Why Prosecutors Shouldn’t Tweet: The Lesson Of Bill Cosby

Libel, imprisonment, or execution: where prosecution is the public concern, the game of social-media Russian roulette is as random as it is dangerous. Ultimately, a defendant’s fate may be determined by a tweet or a Facebook post. Innocence, guilt, these are only trifling concerns.

Just so with Bill Cosby, whose lawyers filed a motion this week objecting to his renewed prosecution, on the basis that a ten-year delay in criminal charges violated his right to a fair trial. Cosby’s objection is one that may become more common, as his defense team and other attorneys acclimate to a persecutory social media climate uninterested in careful inquiry.

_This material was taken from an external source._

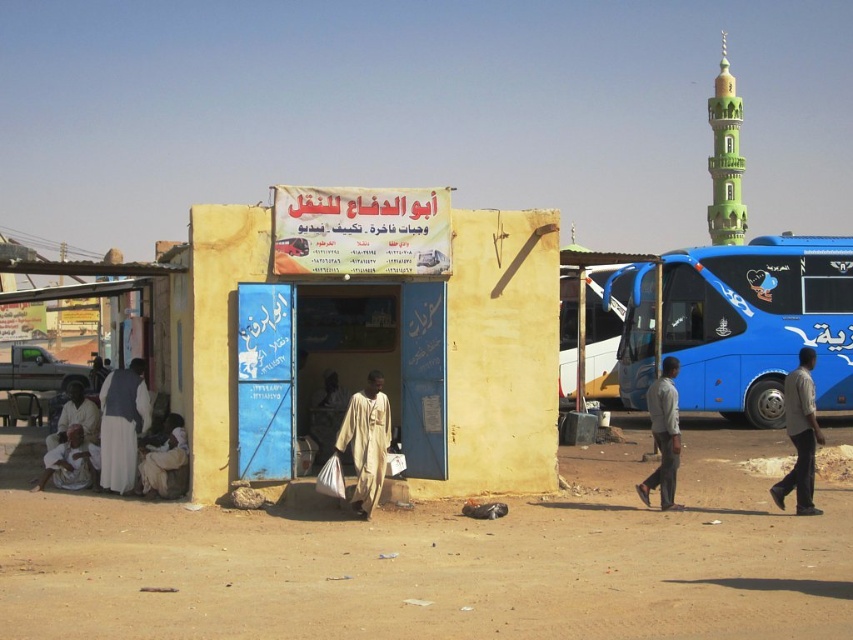
You are a traveler who wants to place your light brown fabric bag at lower left on a bench behind your light brown fabric shirt at right. Is this possible based on the scene?

The light brown fabric shirt at right is in front of the light brown fabric bag at lower left, so the bag is behind the shirt. Therefore, placing the bag on a bench behind the shirt would require moving the shirt first, as the bag is already positioned behind it.

Looking at this image, you are standing at the blue door of the building and want to walk to the point marked as point (793, 448). There is an obstacle at point (772, 403). Can you reach your destination without passing through the obstacle?

Point (772, 403) is behind point (793, 448). Therefore, you can reach the destination without passing through the obstacle as the obstacle is located behind the target point.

Ideally, in situations like this case, prosecutors will abide by the ethical canon that forbids public statements “likely to increase public condemnation of the accused.” In practice, this ethical restraint is seldom exercised.

The solution is for state, city, and federal prosecutors’ offices to institute bans barring their attorneys from using social media.

Why the absoluteness of a complete ban? For the same reason Batson strikes and Brady violations exist: to stack juries based on race, hide evidence from the defense, or taint the public’s view so they’re incapable of objectivity, can irreversibly contaminate a courtroom. As Justice Robert Jackson aptly observed, “[t]he prosecutor has more control over life, liberty, and reputation than any other person in America.” That sort of power shouldn’t go unchecked.

Other figures, like judges, are severely limited in regards to political activity because of their institutional neutrality. But prosecutors aren’t neutral. Practically speaking, most chase the twin goals of winning elections and maintaining high conviction rates. When those goals overlap, justice may emerge stillborn.